Exercise requirements:
Where an image occurs, skip it and print the rest of the records verbatim.

Material supplied:

■ ■ ■ ■ ■ ■ ■

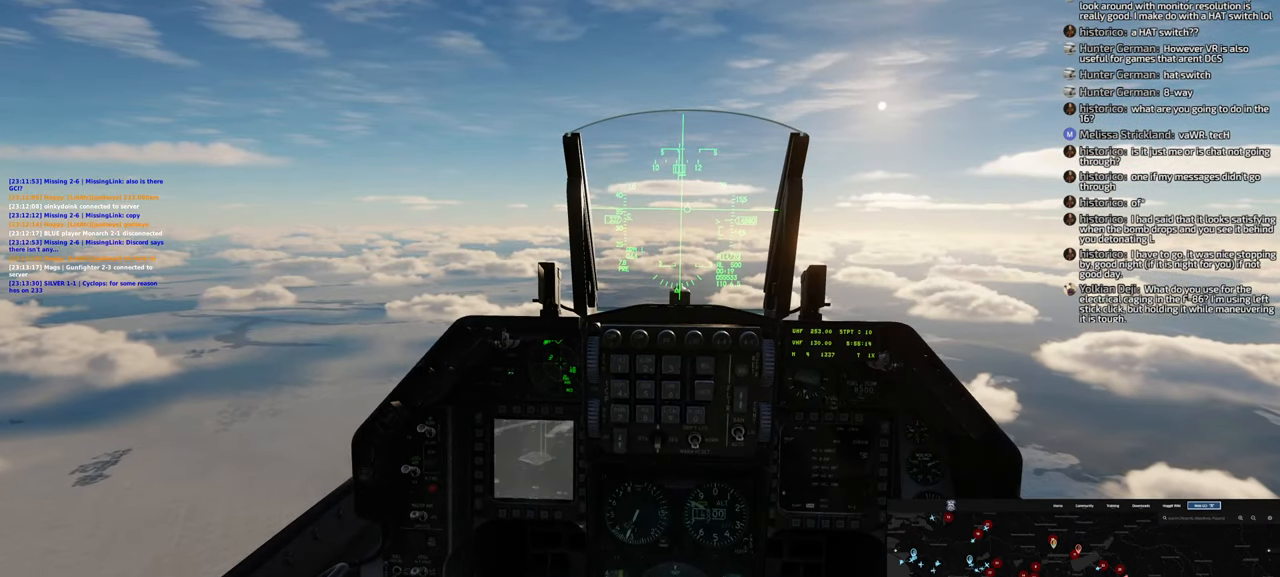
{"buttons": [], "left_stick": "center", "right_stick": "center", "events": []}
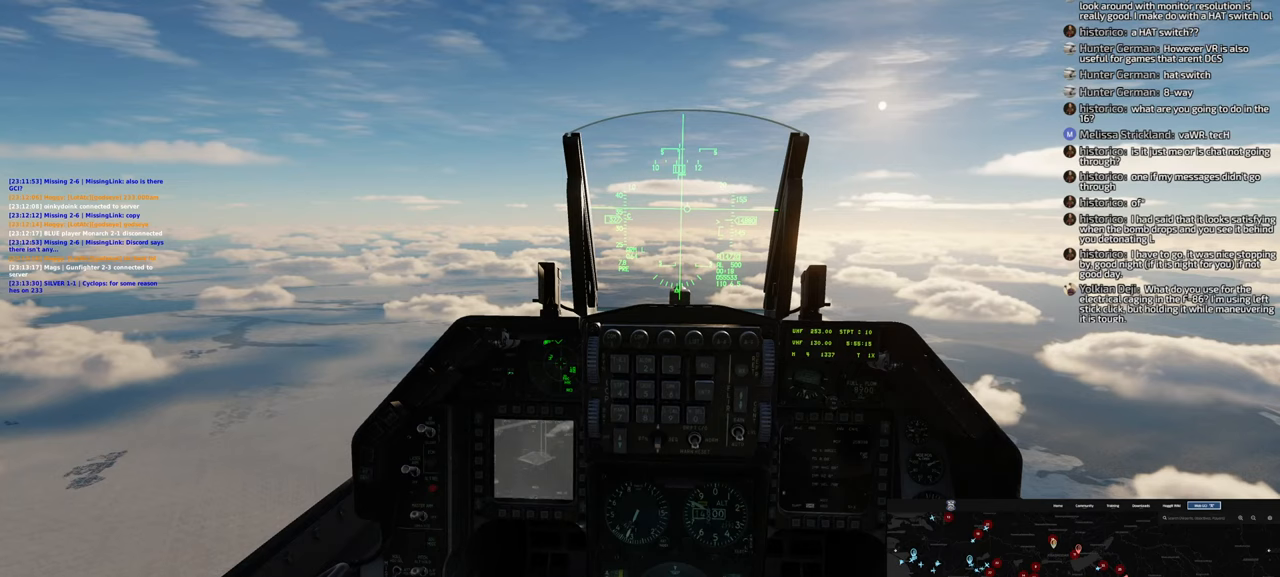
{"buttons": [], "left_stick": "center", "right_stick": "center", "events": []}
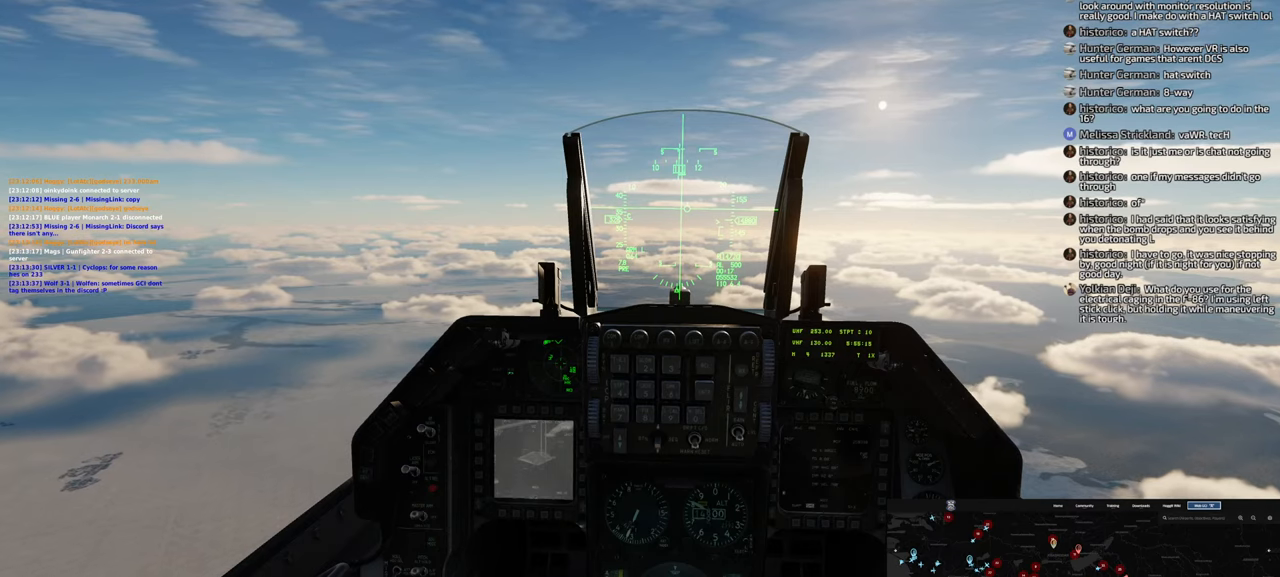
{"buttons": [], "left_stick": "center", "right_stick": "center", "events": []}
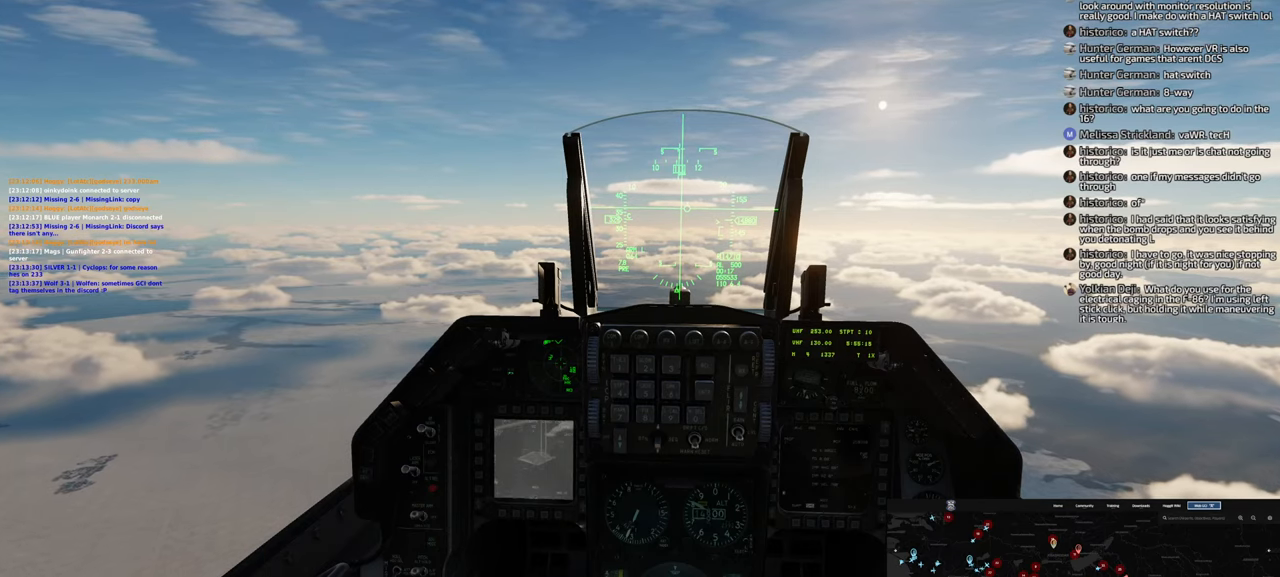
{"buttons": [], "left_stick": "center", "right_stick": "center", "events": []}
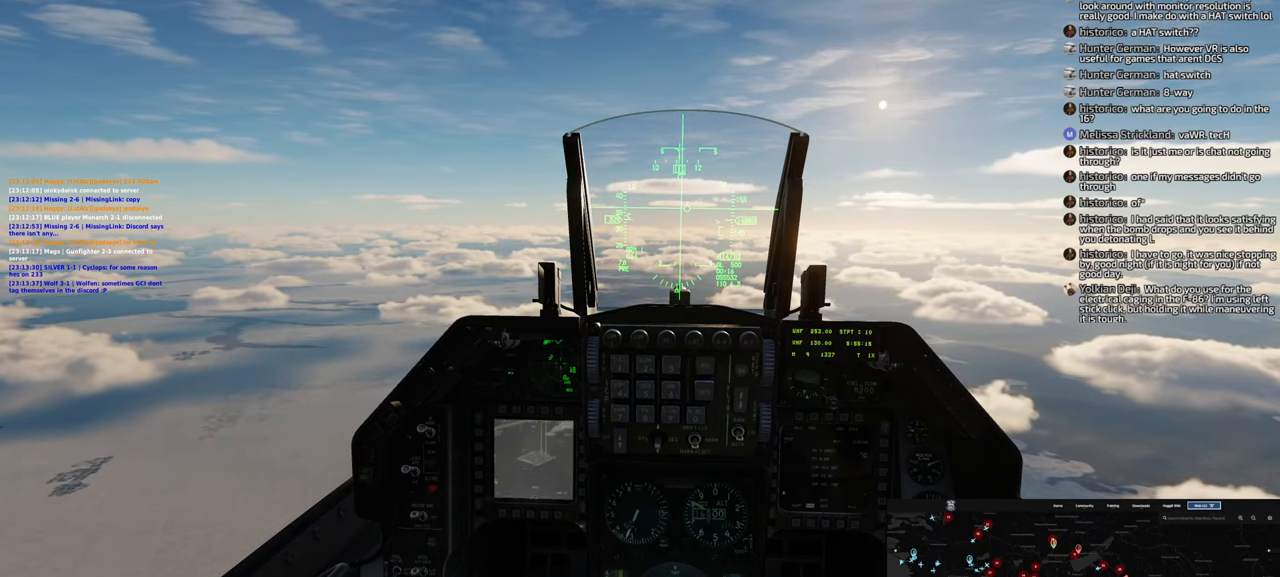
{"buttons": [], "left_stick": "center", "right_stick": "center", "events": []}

■ ■ ■ ■ ■ ■ ■

Answer to the problem:
{"buttons": [], "left_stick": "center", "right_stick": "center", "events": []}
{"buttons": [], "left_stick": "center", "right_stick": "center", "events": []}
{"buttons": [], "left_stick": "center", "right_stick": "center", "events": []}
{"buttons": [], "left_stick": "center", "right_stick": "center", "events": []}
{"buttons": [], "left_stick": "center", "right_stick": "center", "events": []}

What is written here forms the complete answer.